Scan the records and identify every line in which the string "filter" occurs, then return those lines.
***** Source information
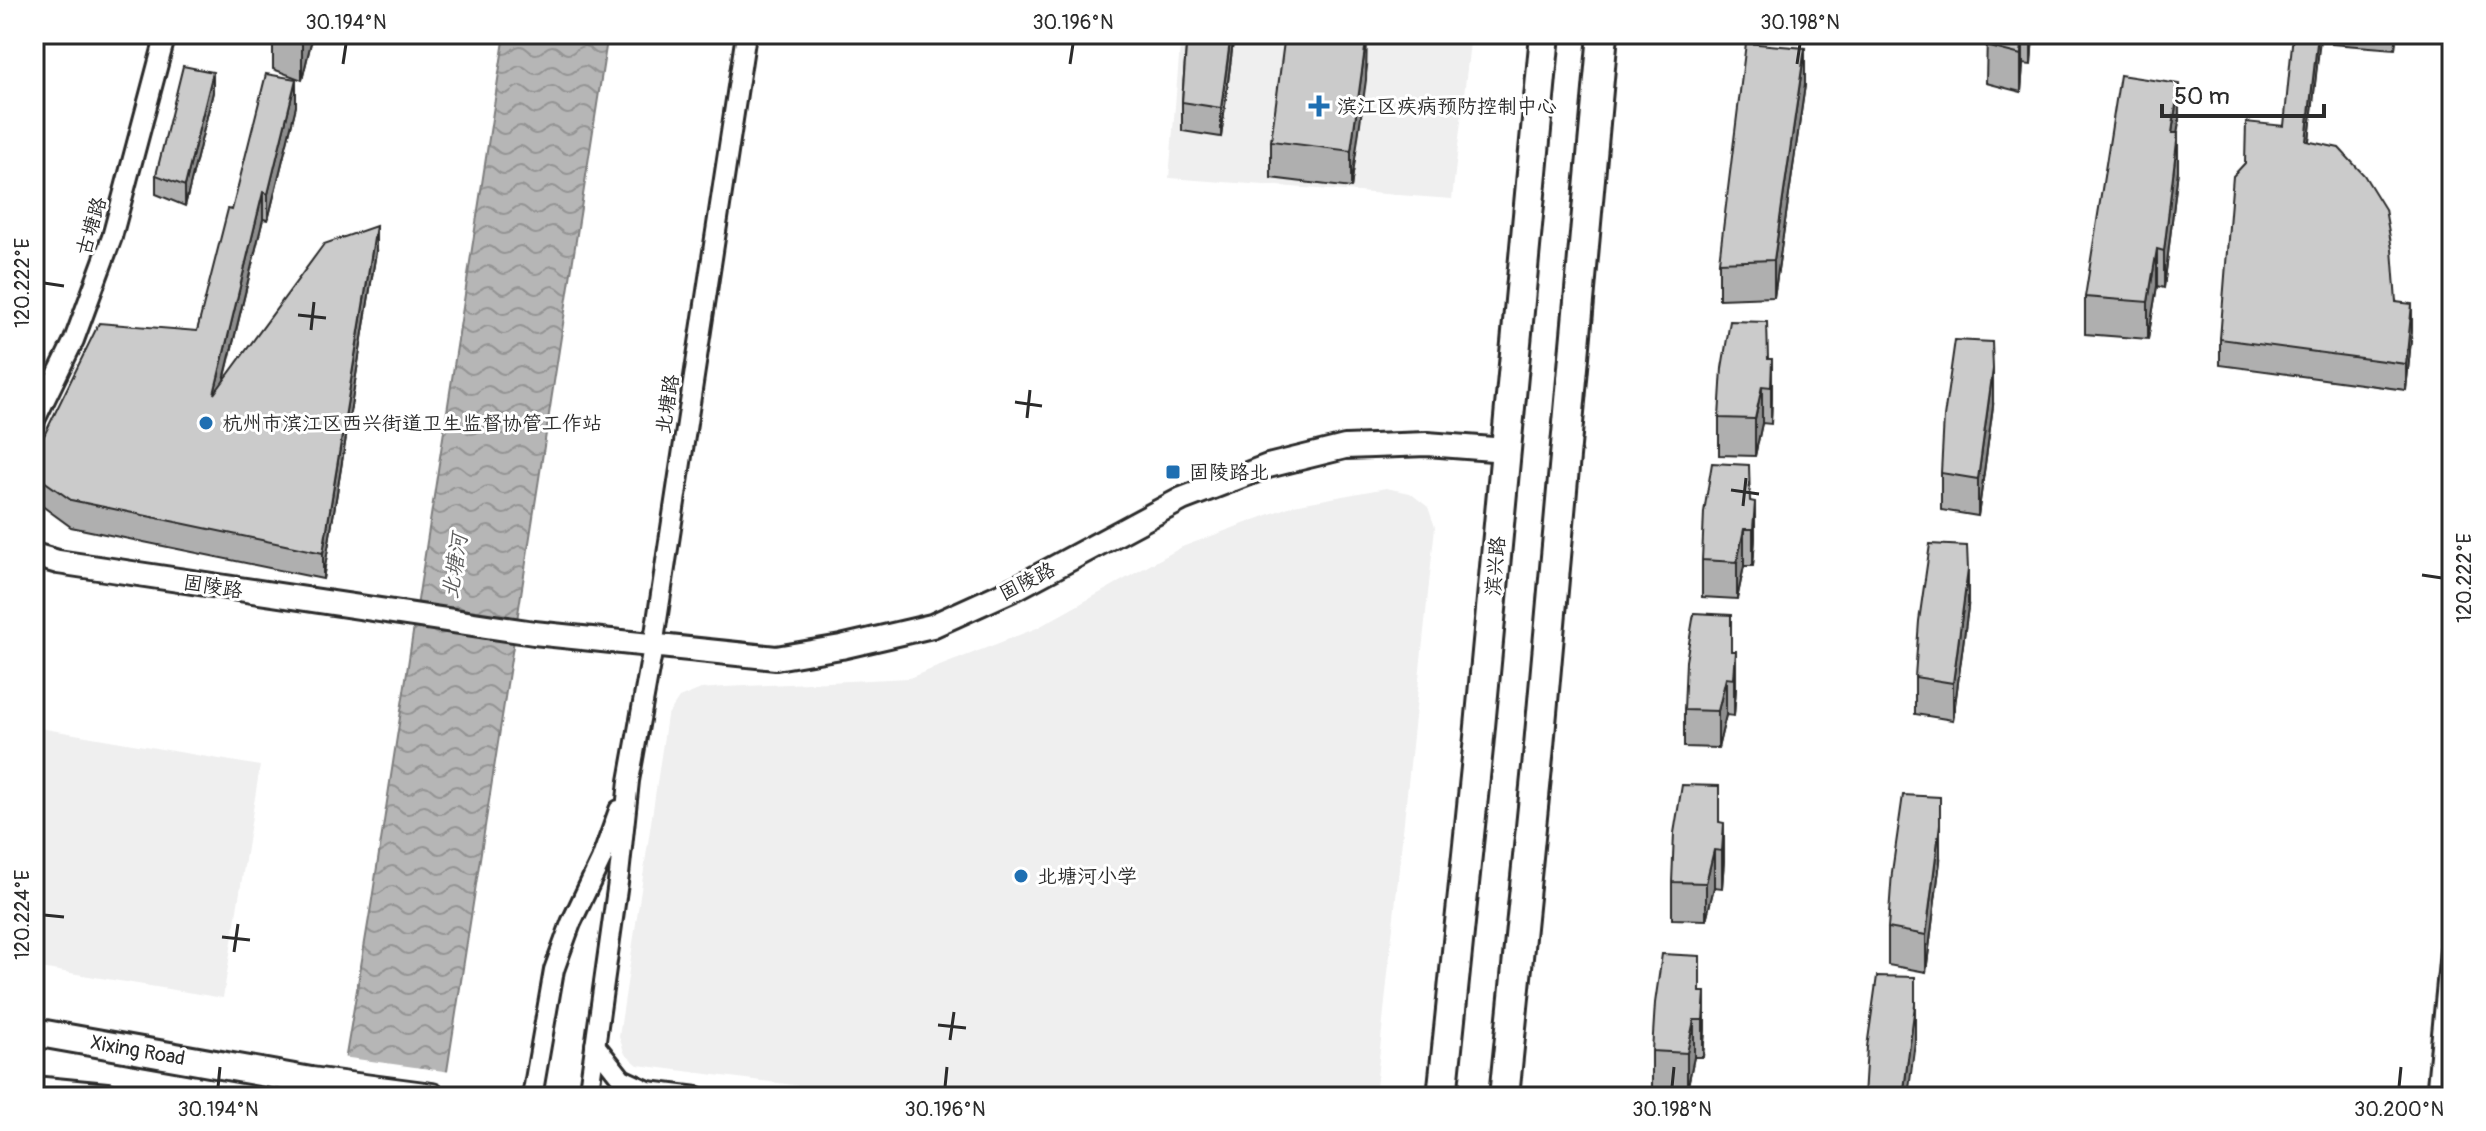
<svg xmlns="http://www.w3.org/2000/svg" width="2486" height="1131" viewBox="0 0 2486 1131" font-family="Pangolin,'LXGW WenKai TC',sans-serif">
	<defs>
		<pattern id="water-waves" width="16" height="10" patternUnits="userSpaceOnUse" patternTransform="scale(2)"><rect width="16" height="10" fill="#b6b6b6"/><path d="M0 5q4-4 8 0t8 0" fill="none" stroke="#949494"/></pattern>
	</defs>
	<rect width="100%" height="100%" fill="#fff"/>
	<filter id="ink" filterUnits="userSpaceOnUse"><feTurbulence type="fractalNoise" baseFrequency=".0125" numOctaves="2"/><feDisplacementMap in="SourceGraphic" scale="16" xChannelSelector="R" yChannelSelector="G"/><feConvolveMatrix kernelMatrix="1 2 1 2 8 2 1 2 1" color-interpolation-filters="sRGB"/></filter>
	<g filter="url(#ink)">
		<g fill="#efefef">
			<polygon points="1181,34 1471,34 1452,199 1169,178"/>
			<polygon points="1386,488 1410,493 1428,507 1435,527 1375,1097 886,1097 638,1065 625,1054 619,1037 667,716 679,698 701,689 725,687 909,678 1037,628 1182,547 1294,505"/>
			<polygon points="34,727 260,766 223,998 34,967"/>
		</g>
		<polygon fill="url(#water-waves)" stroke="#7e7e7e" stroke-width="2" points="505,34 608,34 443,1097 339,1097 371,906"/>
		<polygon fill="#fff" points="342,1057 451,1072 447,1097 335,1097"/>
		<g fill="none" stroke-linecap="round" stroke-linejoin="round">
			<defs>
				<g id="minor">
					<polyline points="34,422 74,340 112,237 166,34"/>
					<polyline points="595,1045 622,1079 648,1091 697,1097"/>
					<polyline points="532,1097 554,970 571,923 601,860 619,810"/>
					<polyline points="588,1097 619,875 629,781 653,647 746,34"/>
				</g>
				<g id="tertiary">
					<polyline points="34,555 58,562 534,633 776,658 841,647 932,626 1018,587 1182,499 1268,466 1345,447 1427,444 1506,450"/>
					<polyline points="2438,1097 2452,951"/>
				</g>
				<g id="secondary">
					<polyline points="34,1032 311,1081 432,1097"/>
					<polyline points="34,1090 107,1097"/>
				</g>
				<g id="primary">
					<polyline points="1442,1097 1478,748 1545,34"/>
					<polyline points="1504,1097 1538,757 1603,34"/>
				</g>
			</defs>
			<use href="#minor" stroke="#2b2b2b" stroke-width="24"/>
			<use href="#tertiary" stroke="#2b2b2b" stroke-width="28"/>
			<use href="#secondary" stroke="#2b2b2b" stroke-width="32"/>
			<use href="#primary" stroke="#2b2b2b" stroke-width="34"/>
			<use href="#minor" stroke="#fff" stroke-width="18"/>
			<use href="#tertiary" stroke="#fff" stroke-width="22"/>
			<use href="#secondary" stroke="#fff" stroke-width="26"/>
			<use href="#primary" stroke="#fff" stroke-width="28"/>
		</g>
		<g fill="#afafaf" stroke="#2b2b2b" stroke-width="2">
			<polygon points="273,34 313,34 302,80 273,69"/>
			<polygon points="1187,34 1234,34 1221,137 1182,131 1182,102"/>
			<polygon points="1987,34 2033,34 2031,65 2023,64 2021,92 1986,83"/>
			<polygon points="2320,34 2309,141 2412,330 2406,390 2220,365 2220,339 2284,126"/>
			<polygon points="2332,34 2397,34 2395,49 2332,44"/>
			<polygon points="1367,66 1351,188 1271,178 1271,141"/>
			<polygon points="1805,85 1774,297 1719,299 1719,262"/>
			<polygon points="213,92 185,206 156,194 156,175"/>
			<polygon points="296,106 268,220 263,219 224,381 376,252 323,579 71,527 34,500 34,456 197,331 232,210"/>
			<polygon points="2179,121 2177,133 2178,170 2164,288 2157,286 2148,339 2085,334 2085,297"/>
			<polygon points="1768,359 1772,396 1771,424 1762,423 1755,456 1719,455 1719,418"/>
			<polygon points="1993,406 1978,516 1941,510 1941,473"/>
			<polygon points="1750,501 1755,538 1753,566 1744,566 1737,599 1702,597 1702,560"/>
			<polygon points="1968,607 1953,720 1915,714 1915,677"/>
			<polygon points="1731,651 1736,688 1734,716 1726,715 1718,748 1684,747 1684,710"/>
			<polygon points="1719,822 1724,860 1722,888 1714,887 1706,920 1672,919 1672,882"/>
			<polygon points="1940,861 1926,972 1888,965 1888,928"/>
			<polygon points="1700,992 1705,1029 1703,1057 1694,1057 1687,1090 1652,1088 1652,1051"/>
		</g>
		<g fill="#8e8e8e" stroke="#2b2b2b" stroke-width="2">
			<polygon points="304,34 313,34 302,80 302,43"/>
			<polygon points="1231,34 1234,34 1221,137 1221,108"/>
			<polygon points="1367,34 1366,80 1351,188 1351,151"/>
			<polygon points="2023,34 2023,64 2021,92 2021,55"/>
			<polygon points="2031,34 2033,34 2031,65"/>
			<polygon points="2318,34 2320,34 2320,39 2306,167 2306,141"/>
			<polygon points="1805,48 1805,85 1774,297 1774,260"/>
			<polygon points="213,72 213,92 185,206 185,186"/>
			<polygon points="296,79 296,106 268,220 268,194"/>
			<polygon points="2179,84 2179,121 2172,170 2172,133"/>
			<polygon points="2178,133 2178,170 2164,288 2164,251"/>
			<polygon points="263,192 263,219 214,421 214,394"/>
			<polygon points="376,226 376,252 323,579 323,553"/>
			<polygon points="2157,249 2157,286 2148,339 2148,302"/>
			<polygon points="2412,304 2412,330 2406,390 2406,364"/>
			<polygon points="1772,359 1772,396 1771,424 1771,387"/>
			<polygon points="1993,369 1993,406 1978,516 1978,479"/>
			<polygon points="1762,386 1762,423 1755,456 1755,419"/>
			<polygon points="1755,502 1755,538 1753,566 1753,529"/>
			<polygon points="1744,529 1744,566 1737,599 1737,562"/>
			<polygon points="1968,570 1968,607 1953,720 1953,683"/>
			<polygon points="1736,651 1736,688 1734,716 1734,679"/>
			<polygon points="1726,678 1726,715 1718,748 1718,711"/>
			<polygon points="1724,823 1724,860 1722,888 1722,851"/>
			<polygon points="1940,824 1940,861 1926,972 1926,935"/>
			<polygon points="1714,850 1714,887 1706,920 1706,883"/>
			<polygon points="1705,992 1705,1029 1703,1057 1703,1020"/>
			<polygon points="1915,1005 1915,1042 1908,1097 1903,1097"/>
			<polygon points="1694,1020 1694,1057 1687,1090 1687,1053"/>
		</g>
		<g fill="#cbcbcb" stroke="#2b2b2b" stroke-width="2">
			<polygon points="279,34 304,34 302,43"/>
			<polygon points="1187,34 1231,34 1221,108 1182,102"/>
			<polygon points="1285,34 1367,34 1351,151 1271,141"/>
			<polygon points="1987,34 2023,34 2021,55 1986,46"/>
			<polygon points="2293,34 2318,34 2306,141 2339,148 2364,175 2385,209 2392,249 2396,302 2412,304 2406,364 2220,339 2233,176 2245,163 2246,122 2284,126"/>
			<polygon points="1746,43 1805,48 1774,260 1719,262"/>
			<polygon points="183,66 213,72 185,186 156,175"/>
			<polygon points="266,74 296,79 268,194 263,192 214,394 324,244 376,226 323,553 71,500 34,474 34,456 99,323 197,331 228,209 232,210"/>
			<polygon points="2120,75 2179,84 2172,133 2178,133 2164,251 2157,249 2148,302 2085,297"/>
			<polygon points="1730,321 1767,322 1768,359 1772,359 1771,387 1762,386 1755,419 1719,418 1722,368"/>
			<polygon points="1955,340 1992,342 1993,369 1978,479 1941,473 1944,417"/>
			<polygon points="1712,463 1749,465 1750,501 1755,502 1753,529 1744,529 1737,562 1702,560 1704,512"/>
			<polygon points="1930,544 1967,546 1968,570 1953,683 1915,677 1919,621"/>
			<polygon points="1694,613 1731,615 1731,651 1736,651 1734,679 1726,678 1718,711 1684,710 1686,661"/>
			<polygon points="1682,785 1719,786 1719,822 1724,823 1722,851 1714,850 1706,883 1672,882 1674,833"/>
			<polygon points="1903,795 1940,797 1940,824 1926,935 1888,928 1892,872"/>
			<polygon points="1662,954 1700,956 1700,992 1705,992 1703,1020 1694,1020 1687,1053 1652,1051 1655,1003"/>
			<polygon points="1877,976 1915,977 1915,1005 1903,1097 1864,1097 1867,1047"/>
		</g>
	</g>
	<path fill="none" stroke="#2b2b2b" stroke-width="3" d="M343,64L346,44M1070,64L1073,44M1797,64L1800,44M44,283L64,286M298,315L326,318M311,330L314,302M1015,402L1042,406M1027,418L1030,390M1731,490L1759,494M1743,506L1746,478M2422,575L2442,578M44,915L64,917M222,937L250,940M234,952L238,924M938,1025L966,1028M950,1040L954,1012M218,1087L220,1067M945,1087L947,1067M1672,1087L1674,1067M2399,1087L2401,1067"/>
	<g fill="#1f6fb2" stroke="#fff" stroke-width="3">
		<path d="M1315 94h8v8h8v8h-8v8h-8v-8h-8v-8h8z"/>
		<circle cx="206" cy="423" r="8"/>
		<rect x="1165" y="464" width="16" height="16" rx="4"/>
		<circle cx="1021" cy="876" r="8"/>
	</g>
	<g text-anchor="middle" stroke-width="6" stroke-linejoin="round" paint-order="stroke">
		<g font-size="20" fill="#2b2b2b" stroke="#fff" text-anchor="start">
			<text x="1337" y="113">滨江区疾病预防控制中心</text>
			<text x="222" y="430">杭州市滨江区西兴街道卫生监督协管工作站</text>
			<text x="1189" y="479">固陵路北</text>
			<text x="1037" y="883">北塘河小学</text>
		</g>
		<g font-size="20" fill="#2b2b2b" stroke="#fff">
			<text transform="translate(91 226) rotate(-73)" y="7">古塘路</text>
			<text transform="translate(667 404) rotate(-81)" y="7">北塘路</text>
			<text transform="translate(1495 566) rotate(-85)" y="7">滨兴路</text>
			<text transform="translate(1027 581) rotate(-27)" y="7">固陵路</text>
			<text transform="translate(213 586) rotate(9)" y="7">固陵路</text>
			<text transform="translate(138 1050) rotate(10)" y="7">Xixing Road</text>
		</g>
		<g font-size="22" font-style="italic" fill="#5c5c5c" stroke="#fff">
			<text transform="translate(454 566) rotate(-81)" y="8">北塘河</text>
		</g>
	</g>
	<rect width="2486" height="1131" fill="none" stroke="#fff" stroke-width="88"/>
	<path d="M2162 104v12h162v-12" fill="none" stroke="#2b2b2b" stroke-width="4"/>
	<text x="2174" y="104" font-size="24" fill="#2b2b2b" stroke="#ffffff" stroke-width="6" paint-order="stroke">50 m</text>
	<rect x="44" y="44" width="2398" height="1043" fill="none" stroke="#2b2b2b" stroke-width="3"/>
	<g font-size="20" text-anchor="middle" fill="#2b2b2b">
		<text x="346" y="29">30.194°N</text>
		<text x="1073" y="29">30.196°N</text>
		<text x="1800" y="29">30.198°N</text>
		<text transform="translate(22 283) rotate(-90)" y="7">120.222°E</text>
		<text transform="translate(2464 578) rotate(-90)" y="7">120.222°E</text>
		<text transform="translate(22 915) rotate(-90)" y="7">120.224°E</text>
		<text x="218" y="1116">30.194°N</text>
		<text x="945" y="1116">30.196°N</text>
		<text x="1672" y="1116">30.198°N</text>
		<text x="2399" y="1116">30.200°N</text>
	</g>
</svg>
**********
• Response area:
	<filter id="ink" filterUnits="userSpaceOnUse"><feTurbulence type="fractalNoise" baseFrequency=".0125" numOctaves="2"/><feDisplacementMap in="SourceGraphic" scale="16" xChannelSelector="R" yChannelSelector="G"/><feConvolveMatrix kernelMatrix="1 2 1 2 8 2 1 2 1" color-interpolation-filters="sRGB"/></filter>
	<g filter="url(#ink)">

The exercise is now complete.